ABOUT THIS EXERCISE: Track down every line below that holds "green" and copy it.
##############################
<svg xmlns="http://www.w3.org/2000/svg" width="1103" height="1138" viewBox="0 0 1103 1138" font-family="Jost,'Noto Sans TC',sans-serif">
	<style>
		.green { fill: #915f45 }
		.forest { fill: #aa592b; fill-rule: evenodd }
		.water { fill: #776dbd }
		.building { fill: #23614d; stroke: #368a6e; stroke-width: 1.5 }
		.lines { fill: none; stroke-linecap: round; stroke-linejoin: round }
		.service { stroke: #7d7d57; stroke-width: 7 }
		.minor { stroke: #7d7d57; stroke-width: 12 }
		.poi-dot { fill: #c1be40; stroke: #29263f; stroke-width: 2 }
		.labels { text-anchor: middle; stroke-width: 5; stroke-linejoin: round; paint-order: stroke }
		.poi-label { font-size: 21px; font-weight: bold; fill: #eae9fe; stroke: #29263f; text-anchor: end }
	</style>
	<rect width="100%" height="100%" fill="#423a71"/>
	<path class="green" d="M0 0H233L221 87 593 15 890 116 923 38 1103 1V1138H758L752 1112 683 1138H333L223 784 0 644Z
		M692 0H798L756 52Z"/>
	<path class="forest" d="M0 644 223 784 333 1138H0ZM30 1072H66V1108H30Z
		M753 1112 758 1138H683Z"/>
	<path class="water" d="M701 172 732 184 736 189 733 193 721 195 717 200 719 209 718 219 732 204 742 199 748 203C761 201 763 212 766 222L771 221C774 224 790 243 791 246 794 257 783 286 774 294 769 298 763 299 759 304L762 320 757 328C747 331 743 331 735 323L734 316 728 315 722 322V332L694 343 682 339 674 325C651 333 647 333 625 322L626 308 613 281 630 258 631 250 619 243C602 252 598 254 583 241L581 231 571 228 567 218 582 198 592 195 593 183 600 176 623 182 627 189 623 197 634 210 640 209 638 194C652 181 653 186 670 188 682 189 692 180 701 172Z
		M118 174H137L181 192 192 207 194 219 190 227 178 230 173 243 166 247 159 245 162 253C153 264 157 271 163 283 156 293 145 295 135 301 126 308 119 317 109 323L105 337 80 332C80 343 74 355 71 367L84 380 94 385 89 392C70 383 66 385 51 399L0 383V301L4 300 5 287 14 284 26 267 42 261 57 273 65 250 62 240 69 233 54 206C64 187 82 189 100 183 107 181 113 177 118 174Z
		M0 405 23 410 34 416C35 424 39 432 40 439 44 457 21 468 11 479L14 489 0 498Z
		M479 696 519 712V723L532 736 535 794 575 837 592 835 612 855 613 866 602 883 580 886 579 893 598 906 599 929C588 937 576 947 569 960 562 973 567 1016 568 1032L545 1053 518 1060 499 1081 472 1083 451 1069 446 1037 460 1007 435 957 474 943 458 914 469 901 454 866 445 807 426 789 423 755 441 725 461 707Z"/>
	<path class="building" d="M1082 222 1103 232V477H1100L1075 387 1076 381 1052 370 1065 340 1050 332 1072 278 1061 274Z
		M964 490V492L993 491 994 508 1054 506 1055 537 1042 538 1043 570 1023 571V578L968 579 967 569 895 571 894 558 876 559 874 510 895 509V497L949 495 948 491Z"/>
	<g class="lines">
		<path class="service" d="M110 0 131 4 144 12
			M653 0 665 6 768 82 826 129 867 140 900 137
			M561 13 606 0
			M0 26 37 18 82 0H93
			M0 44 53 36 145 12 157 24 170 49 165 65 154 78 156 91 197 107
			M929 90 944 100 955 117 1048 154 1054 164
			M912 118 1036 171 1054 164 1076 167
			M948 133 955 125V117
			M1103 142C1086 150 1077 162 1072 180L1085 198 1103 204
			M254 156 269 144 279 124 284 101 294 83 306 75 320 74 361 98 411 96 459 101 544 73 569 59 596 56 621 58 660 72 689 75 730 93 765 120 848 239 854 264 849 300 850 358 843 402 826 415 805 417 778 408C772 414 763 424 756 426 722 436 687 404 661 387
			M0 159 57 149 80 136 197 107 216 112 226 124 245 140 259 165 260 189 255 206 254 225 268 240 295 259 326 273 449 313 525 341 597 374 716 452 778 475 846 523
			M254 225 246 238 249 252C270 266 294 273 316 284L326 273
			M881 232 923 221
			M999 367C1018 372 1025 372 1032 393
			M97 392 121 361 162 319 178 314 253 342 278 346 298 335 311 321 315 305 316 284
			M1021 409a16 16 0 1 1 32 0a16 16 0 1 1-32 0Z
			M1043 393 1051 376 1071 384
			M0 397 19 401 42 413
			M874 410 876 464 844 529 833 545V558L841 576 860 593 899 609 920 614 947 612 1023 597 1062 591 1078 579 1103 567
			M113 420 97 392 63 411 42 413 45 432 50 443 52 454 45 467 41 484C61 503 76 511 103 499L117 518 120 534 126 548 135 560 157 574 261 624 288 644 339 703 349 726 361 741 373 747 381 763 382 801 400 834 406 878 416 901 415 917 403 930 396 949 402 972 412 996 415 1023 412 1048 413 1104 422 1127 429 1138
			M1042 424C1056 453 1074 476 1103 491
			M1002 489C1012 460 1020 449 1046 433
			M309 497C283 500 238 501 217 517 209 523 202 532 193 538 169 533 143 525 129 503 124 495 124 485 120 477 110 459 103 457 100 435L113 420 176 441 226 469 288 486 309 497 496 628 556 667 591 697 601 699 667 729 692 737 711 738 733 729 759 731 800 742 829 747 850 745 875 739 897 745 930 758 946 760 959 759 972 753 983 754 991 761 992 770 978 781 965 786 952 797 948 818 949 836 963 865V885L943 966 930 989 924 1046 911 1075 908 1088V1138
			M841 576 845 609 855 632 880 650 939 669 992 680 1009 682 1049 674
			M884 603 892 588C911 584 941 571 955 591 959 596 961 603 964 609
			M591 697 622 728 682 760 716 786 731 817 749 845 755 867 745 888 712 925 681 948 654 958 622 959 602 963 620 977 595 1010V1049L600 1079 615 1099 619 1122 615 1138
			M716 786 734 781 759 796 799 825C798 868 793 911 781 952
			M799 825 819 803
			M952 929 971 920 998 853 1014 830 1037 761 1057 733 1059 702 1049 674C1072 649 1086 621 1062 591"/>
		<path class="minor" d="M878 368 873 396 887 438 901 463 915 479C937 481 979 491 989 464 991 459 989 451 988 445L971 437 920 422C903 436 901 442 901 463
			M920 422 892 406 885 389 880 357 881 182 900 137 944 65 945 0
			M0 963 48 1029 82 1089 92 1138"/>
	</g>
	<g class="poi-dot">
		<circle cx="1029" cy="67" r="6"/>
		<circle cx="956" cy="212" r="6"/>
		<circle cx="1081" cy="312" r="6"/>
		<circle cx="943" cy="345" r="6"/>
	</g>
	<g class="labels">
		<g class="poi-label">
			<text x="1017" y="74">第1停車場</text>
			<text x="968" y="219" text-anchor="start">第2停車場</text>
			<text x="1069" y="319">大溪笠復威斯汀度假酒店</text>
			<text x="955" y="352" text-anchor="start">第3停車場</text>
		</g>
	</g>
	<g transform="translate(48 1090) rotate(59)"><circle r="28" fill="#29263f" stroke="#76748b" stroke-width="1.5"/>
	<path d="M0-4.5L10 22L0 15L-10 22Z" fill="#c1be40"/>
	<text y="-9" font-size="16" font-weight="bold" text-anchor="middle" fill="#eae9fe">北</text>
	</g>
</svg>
##############################
OUTPUT BELOW:
		.green { fill: #915f45 }
	<path class="green" d="M0 0H233L221 87 593 15 890 116 923 38 1103 1V1138H758L752 1112 683 1138H333L223 784 0 644Z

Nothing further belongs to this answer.